Our architecture, our education and our dictionaries tell us that space is three-dimensional. The OED defines it as ‘a continuous area or expanse which is free, available or unoccupied … The dimensions of height, depth and width, within which all things exist and move.’ In the 18th century, Immanuel Kant argued that three-dimensional Euclidean space is an a priori necessity and, saturated as we are now in computer-generated imagery and video games, we are constantly subjected to representations of a seemingly axiomatic Cartesian grid. From the perspective of the 21st century, this seems almost self-evident.
Yet the notion that we inhabit a space with any mathematical structure is a radical innovation of Western culture, necessitating an overthrow of long-held beliefs about the nature of reality. Although the birth of modern science is often discussed as a transition to a mechanistic account of nature, arguably more important – and certainly more enduring – is the transformation it entrained in our conception of space as a geometrical construct.

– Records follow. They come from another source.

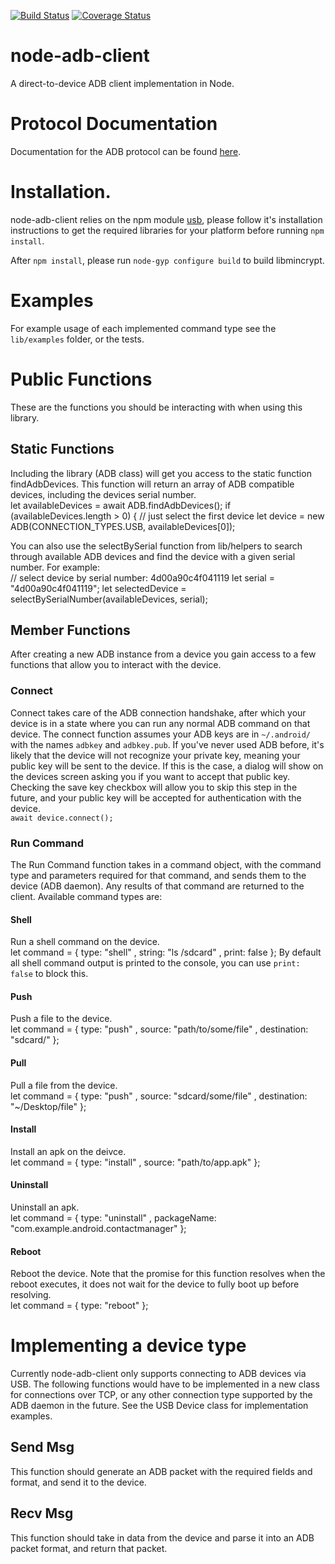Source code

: [![Build Status](https://travis-ci.org/appium/node-adb-client.svg)](https://travis-ci.org/appium/node-adb-client)
[![Coverage Status](https://coveralls.io/repos/github/appium/node-adb-client/badge.svg?branch=master)](https://coveralls.io/github/appium/node-adb-client?branch=master)

# node-adb-client
A direct-to-device ADB client implementation in Node.

# Protocol Documentation
Documentation for the ADB protocol can be found [here](https://github.com/cstyan/adbDocumentation).

# Installation.
node-adb-client relies on the npm module [usb](https://www.npmjs.com/package/usb),
please follow it's installation instructions to get the required libraries for your
platform before running `npm install`.

After `npm install`, please run `node-gyp configure build` to build libmincrypt.

# Examples
For example usage of each implemented command type see the `lib/examples` folder,
or the tests.

# Public Functions
These are the functions you should be interacting with when using this library.

## Static Functions
Including the library (ADB class) will get you access to the static function 
findAdbDevices. This function will return an array of ADB compatible devices, 
including the devices serial number.  
    let availableDevices = await ADB.findAdbDevices();
    if (availableDevices.length > 0) {
        // just select the first device
        let device = new ADB(CONNECTION_TYPES.USB, availableDevices[0]);

You can also use the selectBySerial function from lib/helpers to search through 
available ADB devices and find the device with a given serial number. For example:  
    // select device by serial number: 4d00a90c4f041119
    let serial = "4d00a90c4f041119";
    let selectedDevice = selectBySerialNumber(availableDevices, serial);

## Member Functions
After creating a new ADB instance from a device you gain access to a few functions
that allow you to interact with the device.

### Connect
Connect takes care of the ADB connection handshake, after which your device is in
a state where you can run any normal ADB command on that device. The connect function
assumes your ADB keys are in `~/.android/` with the names `adbkey` and `adbkey.pub`.
If you've never used ADB before, it's likely that the device will not recognize 
your private key, meaning your public key will be sent to the device. If this is 
the case, a dialog will show on the devices screen asking you if you want to accept
that public key. Checking the save key checkbox will allow you to skip this step
in the future, and your public key will be accepted for authentication with the
device.  
`await device.connect();`  

### Run Command
The Run Command function takes in a command object, with the command type and 
parameters required for that command, and sends them to the device (ADB daemon).
Any results of that command are returned to the client. Available command types
are:  

#### Shell
Run a shell command on the device.  
    let command = {
        type:   "shell"
      , string: "ls /sdcard"
      , print: false
    };
By default all shell command output is printed to the console, you can use 
`print: false` to block this.

#### Push
Push a file to the device.  
    let command = {
      type:        "push"
    , source:      "path/to/some/file"
    , destination: "sdcard/"
    };

#### Pull
Pull a file from the device.  
    let command = {
      type:        "push"
    , source:      "sdcard/some/file"
    , destination: "~/Desktop/file"
    };

#### Install
Install an apk on the deivce.  
    let command = {
      type: "install"
    , source: "path/to/app.apk"
    };

#### Uninstall
Uninstall an apk.  
    let command = {
      type: "uninstall"
    , packageName: "com.example.android.contactmanager"
    };

#### Reboot
Reboot the device. Note that the promise for this function resolves when the reboot
executes, it does not wait for the device to fully boot up before resolving.  
    let command = {
      type:   "reboot"
    };

# Implementing a device type
Currently node-adb-client only supports connecting to ADB devices via USB. The following
functions would have to be implemented in a new class for connections over TCP, or
any other connection type supported by the ADB daemon in the future. See the USB
Device class for implementation examples.

## Send Msg
This function should generate an ADB packet with the required fields and format,
and send it to the device.

## Recv Msg
This function should take in data from the device and parse it into an ADB packet
format, and return that packet.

Over the past century, the quest to describe the geometry of space has become a major project in theoretical physics, with experts from Albert Einstein onwards attempting to explain all the fundamental forces of nature as byproducts of the shape of space itself. While on the local level we are trained to think of space as having three dimensions, general relativity paints a picture of a four-dimensional universe, and string theory says it has 10 dimensions – or 11 if you take an extended version known as M-Theory. There are variations of the theory in 26 dimensions, and recently pure mathematicians have been electrified by a version describing spaces of 24 dimensions. But what are these ‘dimensions’? And what does it mean to talk about a 10-dimensional space of being?

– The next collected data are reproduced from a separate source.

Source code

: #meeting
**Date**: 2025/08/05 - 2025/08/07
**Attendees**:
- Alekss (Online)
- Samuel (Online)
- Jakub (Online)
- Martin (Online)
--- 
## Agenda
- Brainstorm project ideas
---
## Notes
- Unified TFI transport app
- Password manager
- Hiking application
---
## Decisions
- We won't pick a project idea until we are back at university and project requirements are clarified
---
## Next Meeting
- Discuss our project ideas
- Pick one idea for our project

In order to come to the modern mathematical mode of thinking about space, one first has to conceive of it as some kind of arena that matter might occupy. At the very least, ‘space’ has to be thought of as something extended. Obvious though this might seem to us, such an idea was anathema to Aristotle, whose concepts about the physical world dominated Western thinking in late antiquity and the Middle Ages.
Strictly speaking, Aristotelian physics didn’t include a theory of space, only a concept of place. Think of a cup sitting on a table. For Aristotle, the cup is surrounded by air, itself a substance. In his world picture, there is no such thing as empty space, there are only boundaries between one kind of substance, the cup, and another, the air. Or the table. For Aristotle, ‘space’ (if you want to call it that), was merely the infinitesimally thin boundary between the cup and what surrounds it. Without extension, space wasn’t something anything else could be in.
Centuries before Aristotle, Leucippus and Democritus had posited a theory of reality that invoked an inherently spatialised way of seeing – an ‘atomistic’ vision, whereby the material world is composed of minuscule particles (or atoms) moving through a void. But Aristotle rejected atomism, claiming that the very concept of a void was logically incoherent. By definition, he said, ‘nothing’ cannot be. Overcoming Aristotle’s objection to the void, and thus to the concept of extended space, would be a project of centuries. Not until Galileo and Descartes made extended space one of the cornerstones of modern physics in the early 17th century does this innovative vision come into its own. For both thinkers, as the American philosopher Edwin Burtt put it in 1924, ‘physical space was assumed to be identical with the realm of geometry’ – that is, the three-dimensional Euclidean geometry we are now taught in school.